From: http://www.cin.org/fathers/diognetus.html (see the whole text here)

As long then as the former time46 endured, He permitted us to be borne along by unruly impulses, being drawn away by the desire of pleasure and various lusts. This was not that He at all delighted in our sins, but that He simply endured them; nor that He approved the time of working iniquity which then was, but that He sought to form a mind conscious of righteousness,47 so that being convinced in that time of our unworthiness of attaining life through our own works, it should now, through the kindness of God, be vouchsafed to us; and having made it manifest that in ourselves we were unable to enter into the kingdom of God, we might through the power of God be made able. But when our wickedness had reached its height, and it had been clearly shown that its reward,48 punishment and death, was impending over us; and when the time had come which God had before appointed for manifesting His own kindness and power, how49 the one love of God, through exceeding regard for men, did not regard us with hatred, nor thrust us away, nor remember our iniquity against us, but showed great long-suffering, and bore with us,50 He Himself took on Him the burden of our iniquities, He gave His own Son as a ransom for us, the holy One for transgressors, the blameless One for the wicked, the righteous One for the unrighteous, the incorruptible One for the corruptible, the immortal One for them that are mortal. For what other thing was capable of covering our sins than His righteousness? By what other one was it possible that we, the wicked and ungodly, could be justified, than by the only Son of God? O sweet exchange! O unsearchable operation! O benefits surpassing all expectation! that the wickedness of many should be hid in a single righteous One, and that the righteousness of One should justify many transgressors!51 Having therefore convinced us in the former time52 that our nature was unable to attain to life, and having now revealed the Saviour who is able to save even those things which it was [formerly] impossible to save, by both these facts He desired to lead us to trust in His kindness, to esteem Him our Nourisher, Father, Teacher, Counsellor, Healer, our Wisdom, Light, Honour, Glory, Power, and Life, so that we should not be anxious53 concerning clothing and food.

From Chapter XI:

This is He who, being from everlasting, is to-day called60 the Son; through whom the Church is enriched, and grace, widely spread, increases in the saints. furnishing understanding, revealing mysteries, announcing times, rejoicing over the faithful. giving61 to those that seek, by whom the limits of faith are not broken through, nor the boundaries set by the fathers passed over. Then the fear of the law is chanted, and the grace of the prophets is known, and the faith of the gospels is established, and the tradition of the Apostles is preserved, and the grace of the Church exults; which grace if you grieve not, you shall know those things which the Word teaches, by whom He wills, and when He pleases. For whatever things we are moved to utter by the will of the Word commanding us, we communicate to you with pains, and from a love of the things that have been revealed to us.
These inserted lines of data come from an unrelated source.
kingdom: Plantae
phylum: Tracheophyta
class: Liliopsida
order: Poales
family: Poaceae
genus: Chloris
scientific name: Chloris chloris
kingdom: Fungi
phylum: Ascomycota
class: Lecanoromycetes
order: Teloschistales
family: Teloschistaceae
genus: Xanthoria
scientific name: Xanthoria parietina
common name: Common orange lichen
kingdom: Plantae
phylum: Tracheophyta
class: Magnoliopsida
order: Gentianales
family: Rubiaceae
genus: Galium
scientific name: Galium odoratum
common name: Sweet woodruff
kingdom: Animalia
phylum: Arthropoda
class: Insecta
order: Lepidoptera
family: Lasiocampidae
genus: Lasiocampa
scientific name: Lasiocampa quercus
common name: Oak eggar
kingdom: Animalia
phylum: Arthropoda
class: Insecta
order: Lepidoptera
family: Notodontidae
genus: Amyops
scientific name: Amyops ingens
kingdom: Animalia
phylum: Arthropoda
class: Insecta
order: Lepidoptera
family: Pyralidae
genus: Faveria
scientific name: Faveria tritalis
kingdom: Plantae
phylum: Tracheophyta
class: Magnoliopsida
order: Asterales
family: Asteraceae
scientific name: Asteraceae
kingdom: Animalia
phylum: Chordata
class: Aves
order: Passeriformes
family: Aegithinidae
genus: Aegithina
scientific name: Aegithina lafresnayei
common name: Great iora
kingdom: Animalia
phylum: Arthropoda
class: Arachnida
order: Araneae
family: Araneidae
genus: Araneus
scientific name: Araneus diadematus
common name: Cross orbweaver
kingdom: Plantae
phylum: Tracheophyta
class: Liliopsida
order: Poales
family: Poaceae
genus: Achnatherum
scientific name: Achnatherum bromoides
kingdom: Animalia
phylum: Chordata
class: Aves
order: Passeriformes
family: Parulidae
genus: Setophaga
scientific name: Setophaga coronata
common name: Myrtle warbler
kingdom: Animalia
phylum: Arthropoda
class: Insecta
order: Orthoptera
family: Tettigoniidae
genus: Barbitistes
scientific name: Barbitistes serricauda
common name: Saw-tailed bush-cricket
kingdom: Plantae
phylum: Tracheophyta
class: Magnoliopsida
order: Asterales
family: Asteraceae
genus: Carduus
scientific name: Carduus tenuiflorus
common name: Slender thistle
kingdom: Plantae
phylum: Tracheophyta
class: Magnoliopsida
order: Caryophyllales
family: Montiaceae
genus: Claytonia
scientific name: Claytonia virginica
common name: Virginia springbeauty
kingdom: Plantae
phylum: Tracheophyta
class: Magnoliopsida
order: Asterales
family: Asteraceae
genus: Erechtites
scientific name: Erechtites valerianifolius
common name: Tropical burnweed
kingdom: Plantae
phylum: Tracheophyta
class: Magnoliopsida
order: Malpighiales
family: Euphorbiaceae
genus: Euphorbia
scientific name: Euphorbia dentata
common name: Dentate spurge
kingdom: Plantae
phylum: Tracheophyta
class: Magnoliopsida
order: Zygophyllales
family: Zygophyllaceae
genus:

Now, I ask you, how can "grace...increase in the saints" in Calvinist theology? Is that grace somehow "imperfect" that it can be increased? Or, are these "saints" able to "do something" to see an increase in their "grace?"

So yes James, we see that the context of Mathetus' epistle to Diognetus still denies the Lutheran/Calvinist concept/innovation of grace.


Now, I understand that James came into #CathApol later that same day (November 21, 2000) and made a statement that I had embarrassed myself in making the above claim. James and I have yet to run into each other, but I make this an open letter...

James, how can there be an "increase" in "grace" in the Calvinist system? I quote this from the "Statement of Faith" from Alpha and Omega Ministries: "We believe that God, in His sovereign grace and mercy, regenerates sinful men by the power of the Holy Spirit, not by any action of their own, bringing them to new life." So we see here that grace comes from God, which we agree on, - but where do we see it possible, anywhere in this Statement of Faith, to "increase" in grace? Yet, this is what Mathetes is saying. Do you withdraw your quote from Mathetes or do you have an addendum to your Statement of Faith?